Her financial anxieties provoke childhood memories of her parents’ devastation when they lost their home during the Depression. 

So Eliza rents out her house, moves into The Sweet Vidalia hotel (the smell is “frying hamburger and cigarette smoke”) and enrols in a business college.

This introduces us to new characters, including fellow student Louise (“People tell me my mouth is like the Mississippi, wide and fast”) and Eliza’s neighbour Morton, a man who speaks in a singsong style and always refers to himself and his three dogs as “we”.

The chemistry of the novel is Eliza’s fledgling self-reinvention. Initially struggling with the consequences of the changes she makes, Eliza soon senses an “exhilaration” in the gap between her former and new lives.

Ordinary, chance interactions with her classmates help rejuvenate Eliza. Understanding a profit-and-loss statement in her book-keeping course encourages her “to believe she could make a new life out of nothing, out of a ruin”.

The transformation Eliza undergoes is subtly linked to the tumultuous broader social and political reconfiguration that the US is experiencing.

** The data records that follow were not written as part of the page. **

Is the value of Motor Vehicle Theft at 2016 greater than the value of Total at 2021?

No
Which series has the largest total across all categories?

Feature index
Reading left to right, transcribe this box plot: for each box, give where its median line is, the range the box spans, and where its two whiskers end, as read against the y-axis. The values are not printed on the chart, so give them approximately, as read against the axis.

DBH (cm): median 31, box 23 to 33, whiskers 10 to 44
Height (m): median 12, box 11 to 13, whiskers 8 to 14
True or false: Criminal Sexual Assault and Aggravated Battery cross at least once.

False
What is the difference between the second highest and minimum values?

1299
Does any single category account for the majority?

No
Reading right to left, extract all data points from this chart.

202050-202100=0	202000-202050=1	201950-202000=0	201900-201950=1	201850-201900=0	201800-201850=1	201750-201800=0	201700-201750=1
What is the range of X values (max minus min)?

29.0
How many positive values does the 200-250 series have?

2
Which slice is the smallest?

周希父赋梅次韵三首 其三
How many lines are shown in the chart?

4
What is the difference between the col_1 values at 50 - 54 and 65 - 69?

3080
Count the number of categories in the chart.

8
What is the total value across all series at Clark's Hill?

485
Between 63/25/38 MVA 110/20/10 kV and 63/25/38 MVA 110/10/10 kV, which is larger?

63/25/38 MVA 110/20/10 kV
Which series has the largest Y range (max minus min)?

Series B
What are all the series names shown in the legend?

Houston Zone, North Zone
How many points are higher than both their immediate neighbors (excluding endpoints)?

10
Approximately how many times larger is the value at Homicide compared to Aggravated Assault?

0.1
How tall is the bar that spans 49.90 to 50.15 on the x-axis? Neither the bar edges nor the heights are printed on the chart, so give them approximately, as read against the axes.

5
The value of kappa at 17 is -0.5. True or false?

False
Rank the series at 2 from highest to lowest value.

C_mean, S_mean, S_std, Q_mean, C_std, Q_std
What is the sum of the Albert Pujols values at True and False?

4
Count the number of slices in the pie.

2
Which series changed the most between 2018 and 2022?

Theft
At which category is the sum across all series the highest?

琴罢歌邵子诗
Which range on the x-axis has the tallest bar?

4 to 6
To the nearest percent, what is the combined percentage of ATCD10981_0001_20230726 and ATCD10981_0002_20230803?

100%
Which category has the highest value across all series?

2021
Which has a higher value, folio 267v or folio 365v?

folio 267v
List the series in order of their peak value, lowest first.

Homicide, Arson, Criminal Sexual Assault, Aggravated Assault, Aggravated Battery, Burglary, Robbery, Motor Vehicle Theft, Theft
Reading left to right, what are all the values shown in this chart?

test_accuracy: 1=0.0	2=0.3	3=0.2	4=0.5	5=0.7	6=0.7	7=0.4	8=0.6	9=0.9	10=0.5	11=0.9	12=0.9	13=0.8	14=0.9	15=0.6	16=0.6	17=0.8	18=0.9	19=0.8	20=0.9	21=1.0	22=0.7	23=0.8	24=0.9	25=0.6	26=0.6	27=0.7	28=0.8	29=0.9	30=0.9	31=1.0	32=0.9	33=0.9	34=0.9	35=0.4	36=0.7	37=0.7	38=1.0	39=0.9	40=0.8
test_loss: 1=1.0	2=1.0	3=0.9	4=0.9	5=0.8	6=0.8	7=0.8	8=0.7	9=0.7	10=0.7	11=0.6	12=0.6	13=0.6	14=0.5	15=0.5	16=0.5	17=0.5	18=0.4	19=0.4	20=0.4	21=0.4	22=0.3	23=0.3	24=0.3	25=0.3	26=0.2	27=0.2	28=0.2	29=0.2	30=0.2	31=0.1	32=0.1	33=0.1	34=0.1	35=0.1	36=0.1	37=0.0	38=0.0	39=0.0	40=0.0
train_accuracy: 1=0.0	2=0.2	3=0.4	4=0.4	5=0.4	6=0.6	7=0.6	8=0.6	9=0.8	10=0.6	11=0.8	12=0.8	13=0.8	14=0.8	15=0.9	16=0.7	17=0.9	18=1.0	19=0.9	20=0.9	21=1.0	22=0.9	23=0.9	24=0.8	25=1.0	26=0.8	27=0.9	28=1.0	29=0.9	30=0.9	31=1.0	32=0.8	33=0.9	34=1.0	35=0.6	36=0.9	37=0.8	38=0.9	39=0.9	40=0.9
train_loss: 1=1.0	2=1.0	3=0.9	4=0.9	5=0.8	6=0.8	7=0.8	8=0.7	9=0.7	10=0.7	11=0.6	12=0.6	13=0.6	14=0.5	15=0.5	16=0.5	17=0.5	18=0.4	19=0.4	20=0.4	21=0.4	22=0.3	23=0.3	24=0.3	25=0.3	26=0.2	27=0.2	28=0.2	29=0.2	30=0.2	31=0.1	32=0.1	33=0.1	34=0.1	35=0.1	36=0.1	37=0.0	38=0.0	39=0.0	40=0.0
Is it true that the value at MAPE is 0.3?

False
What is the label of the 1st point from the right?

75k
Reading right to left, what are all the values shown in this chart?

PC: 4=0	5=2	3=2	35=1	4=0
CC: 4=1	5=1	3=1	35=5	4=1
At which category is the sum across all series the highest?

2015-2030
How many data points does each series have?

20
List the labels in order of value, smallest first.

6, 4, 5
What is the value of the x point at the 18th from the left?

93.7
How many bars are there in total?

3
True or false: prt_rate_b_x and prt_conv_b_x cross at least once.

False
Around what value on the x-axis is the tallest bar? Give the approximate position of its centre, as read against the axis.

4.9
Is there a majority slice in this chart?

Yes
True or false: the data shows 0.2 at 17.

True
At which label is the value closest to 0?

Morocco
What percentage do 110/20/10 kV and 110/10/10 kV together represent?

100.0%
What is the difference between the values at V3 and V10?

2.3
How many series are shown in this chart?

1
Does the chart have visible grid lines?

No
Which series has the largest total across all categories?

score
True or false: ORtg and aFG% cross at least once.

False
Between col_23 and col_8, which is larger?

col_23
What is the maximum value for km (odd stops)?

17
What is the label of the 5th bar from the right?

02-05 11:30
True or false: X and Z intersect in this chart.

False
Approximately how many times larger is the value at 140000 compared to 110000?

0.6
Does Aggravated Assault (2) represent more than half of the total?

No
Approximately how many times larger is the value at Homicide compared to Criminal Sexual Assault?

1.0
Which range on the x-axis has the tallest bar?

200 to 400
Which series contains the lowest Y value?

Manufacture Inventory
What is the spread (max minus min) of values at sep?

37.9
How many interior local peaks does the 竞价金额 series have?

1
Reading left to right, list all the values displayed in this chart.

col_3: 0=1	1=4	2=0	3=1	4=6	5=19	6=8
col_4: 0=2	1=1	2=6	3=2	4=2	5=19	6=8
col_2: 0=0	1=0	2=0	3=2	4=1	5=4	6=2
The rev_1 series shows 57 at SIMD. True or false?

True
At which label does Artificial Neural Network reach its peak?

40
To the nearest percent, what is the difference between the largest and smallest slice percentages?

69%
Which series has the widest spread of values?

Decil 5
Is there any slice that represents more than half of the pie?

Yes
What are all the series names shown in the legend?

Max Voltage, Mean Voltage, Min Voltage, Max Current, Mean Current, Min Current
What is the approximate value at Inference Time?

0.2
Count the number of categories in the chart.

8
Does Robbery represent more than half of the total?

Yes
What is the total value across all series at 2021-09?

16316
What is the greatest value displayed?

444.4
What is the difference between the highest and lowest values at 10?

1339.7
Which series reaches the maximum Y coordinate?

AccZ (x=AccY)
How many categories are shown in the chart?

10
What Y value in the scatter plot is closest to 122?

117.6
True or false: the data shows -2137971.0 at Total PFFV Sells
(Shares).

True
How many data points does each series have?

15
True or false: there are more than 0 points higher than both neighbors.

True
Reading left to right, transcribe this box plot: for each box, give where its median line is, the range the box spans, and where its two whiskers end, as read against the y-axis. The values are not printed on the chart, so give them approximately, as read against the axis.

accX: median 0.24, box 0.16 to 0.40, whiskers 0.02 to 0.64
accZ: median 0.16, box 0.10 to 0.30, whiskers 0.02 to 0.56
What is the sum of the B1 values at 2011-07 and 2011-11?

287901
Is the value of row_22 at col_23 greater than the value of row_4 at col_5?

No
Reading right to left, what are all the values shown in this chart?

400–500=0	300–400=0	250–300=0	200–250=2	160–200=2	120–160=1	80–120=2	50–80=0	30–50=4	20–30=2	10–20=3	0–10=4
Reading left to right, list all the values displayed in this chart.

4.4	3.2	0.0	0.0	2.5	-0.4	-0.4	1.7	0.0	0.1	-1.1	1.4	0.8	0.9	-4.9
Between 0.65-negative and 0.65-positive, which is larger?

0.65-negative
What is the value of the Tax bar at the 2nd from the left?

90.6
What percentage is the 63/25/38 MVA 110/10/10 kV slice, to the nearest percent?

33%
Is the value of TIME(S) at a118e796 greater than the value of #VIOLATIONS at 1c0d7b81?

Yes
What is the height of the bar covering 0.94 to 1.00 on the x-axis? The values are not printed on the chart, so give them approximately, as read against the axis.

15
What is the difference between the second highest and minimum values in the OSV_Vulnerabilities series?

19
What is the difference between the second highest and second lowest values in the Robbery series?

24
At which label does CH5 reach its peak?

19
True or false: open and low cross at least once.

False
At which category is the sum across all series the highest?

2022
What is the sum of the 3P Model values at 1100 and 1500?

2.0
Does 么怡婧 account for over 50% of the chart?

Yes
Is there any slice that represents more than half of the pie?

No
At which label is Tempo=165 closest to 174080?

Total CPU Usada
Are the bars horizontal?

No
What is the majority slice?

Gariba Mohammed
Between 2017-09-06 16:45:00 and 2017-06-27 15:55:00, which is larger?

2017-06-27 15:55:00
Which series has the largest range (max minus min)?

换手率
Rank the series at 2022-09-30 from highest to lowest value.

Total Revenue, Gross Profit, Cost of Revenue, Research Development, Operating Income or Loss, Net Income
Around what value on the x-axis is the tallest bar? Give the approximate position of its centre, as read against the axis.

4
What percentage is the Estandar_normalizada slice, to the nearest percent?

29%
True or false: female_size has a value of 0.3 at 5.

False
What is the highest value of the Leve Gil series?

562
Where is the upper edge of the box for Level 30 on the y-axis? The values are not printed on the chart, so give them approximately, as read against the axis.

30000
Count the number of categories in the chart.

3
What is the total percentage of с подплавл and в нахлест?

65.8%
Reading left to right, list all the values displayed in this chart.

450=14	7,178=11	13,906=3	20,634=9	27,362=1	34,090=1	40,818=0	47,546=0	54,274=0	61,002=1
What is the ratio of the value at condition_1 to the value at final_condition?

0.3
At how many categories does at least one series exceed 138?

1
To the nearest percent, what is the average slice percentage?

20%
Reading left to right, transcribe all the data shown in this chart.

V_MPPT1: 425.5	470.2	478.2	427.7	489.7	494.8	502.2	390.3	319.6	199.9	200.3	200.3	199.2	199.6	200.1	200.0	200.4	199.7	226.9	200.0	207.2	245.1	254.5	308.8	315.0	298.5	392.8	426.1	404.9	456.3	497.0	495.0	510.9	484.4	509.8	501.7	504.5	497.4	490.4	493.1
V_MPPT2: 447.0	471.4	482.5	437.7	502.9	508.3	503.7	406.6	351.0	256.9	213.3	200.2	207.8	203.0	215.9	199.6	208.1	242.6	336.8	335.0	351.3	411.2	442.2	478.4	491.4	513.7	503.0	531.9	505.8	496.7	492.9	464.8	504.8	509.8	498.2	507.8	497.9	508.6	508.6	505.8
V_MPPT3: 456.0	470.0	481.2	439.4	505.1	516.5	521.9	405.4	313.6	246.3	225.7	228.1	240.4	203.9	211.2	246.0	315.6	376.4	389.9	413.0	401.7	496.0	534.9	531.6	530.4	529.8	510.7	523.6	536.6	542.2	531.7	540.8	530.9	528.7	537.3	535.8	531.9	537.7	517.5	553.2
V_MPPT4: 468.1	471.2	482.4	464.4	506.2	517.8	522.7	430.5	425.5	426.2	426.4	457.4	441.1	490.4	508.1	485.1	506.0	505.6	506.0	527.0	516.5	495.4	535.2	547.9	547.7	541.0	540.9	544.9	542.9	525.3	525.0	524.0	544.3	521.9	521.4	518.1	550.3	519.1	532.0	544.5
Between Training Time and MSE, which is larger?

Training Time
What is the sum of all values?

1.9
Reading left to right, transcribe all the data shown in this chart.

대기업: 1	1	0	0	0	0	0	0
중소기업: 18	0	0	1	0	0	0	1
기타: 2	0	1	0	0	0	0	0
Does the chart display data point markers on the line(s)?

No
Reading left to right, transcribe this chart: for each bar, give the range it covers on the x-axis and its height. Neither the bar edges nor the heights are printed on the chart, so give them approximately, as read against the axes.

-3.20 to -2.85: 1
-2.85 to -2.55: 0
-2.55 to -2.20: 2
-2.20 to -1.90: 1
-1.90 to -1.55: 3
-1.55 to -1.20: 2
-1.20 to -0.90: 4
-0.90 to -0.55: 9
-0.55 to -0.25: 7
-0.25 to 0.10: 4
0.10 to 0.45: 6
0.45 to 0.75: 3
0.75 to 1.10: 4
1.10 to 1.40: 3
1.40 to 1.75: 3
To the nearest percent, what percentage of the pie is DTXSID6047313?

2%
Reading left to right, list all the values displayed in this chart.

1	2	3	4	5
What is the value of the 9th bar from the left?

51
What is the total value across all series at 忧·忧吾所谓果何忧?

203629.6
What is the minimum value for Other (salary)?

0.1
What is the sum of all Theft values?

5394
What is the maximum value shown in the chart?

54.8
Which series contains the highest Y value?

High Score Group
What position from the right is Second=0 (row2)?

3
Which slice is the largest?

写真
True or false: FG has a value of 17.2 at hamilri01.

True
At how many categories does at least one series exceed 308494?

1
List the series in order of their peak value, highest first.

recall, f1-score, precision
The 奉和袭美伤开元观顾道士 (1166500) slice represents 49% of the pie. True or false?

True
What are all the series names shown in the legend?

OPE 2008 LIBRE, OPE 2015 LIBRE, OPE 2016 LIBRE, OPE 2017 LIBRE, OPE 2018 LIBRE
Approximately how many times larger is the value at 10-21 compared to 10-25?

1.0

Significantly, thanks to an idea “strung with bunting, christened by champagne”, Eliza decides to legally change from her married to her maiden name.

But Sandlin also complicates this redemption narrative. When Eliza is humiliated by her naiveté in a new friendship, it triggers a tangle of barely-submerged anger and insecurity. 

As well as amplifying the wounds of Robert’s betrayal, Eliza reprimands herself for collaborating in the deceit of her marriage.

During the protagonist’s transformation, she acknowledges her pronounced loneliness.

The book’s most touching relationship is the one Eliza forges with a woman in the early stages of dementia. They bond through sharing memories of their younger selves.

“Friends in a disappeared world, a world they both knew, that hadn’t changed. A respite from Eliza’s relentless present, learning everything new.”

A Texas native, Sandlin is a retired creative writing professor whose best-known works are The Do-Right (2015) and The Bird Boys (2019), from the two-book series Delpha Wade and Tom Phelan Mysteries.

Unfolding over three years, Sweet Vidalia is franked by flashes of visceral prose (“Coughing out into a Kleenex the taste of Robert’s voice in her mouth”). 

Its appropriately restrained tone is alert to rich ironies. “You were loved, honey, you were loved,” Eliza tells her bigamist husband’s dead body.

Told in the third person, the novel offers a compassionate portrayal of a laconic, tenacious protagonist as she tries to rebuild a shattered life, without ever masking the low drumbeat of grief that rumbles beneath.